## Data records
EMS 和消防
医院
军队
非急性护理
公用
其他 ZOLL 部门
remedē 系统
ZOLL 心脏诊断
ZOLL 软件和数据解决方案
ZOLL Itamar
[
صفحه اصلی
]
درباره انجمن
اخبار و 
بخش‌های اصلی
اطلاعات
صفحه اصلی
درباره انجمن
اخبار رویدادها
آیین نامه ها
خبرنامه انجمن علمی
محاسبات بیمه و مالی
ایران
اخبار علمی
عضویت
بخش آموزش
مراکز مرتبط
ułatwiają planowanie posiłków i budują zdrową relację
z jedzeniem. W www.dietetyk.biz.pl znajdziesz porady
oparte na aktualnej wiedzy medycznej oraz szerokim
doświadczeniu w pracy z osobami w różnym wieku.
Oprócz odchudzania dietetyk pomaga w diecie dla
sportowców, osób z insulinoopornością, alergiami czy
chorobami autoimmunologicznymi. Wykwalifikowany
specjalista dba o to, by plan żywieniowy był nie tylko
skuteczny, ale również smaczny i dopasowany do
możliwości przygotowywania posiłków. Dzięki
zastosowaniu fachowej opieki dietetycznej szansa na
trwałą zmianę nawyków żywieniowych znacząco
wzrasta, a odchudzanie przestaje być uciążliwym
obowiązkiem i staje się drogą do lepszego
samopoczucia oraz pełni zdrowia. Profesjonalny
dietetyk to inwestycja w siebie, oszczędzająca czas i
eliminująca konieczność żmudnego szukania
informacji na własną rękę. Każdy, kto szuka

## Work task
Write only the number of lines in the records that contain the string "posiłków".

## Your response
2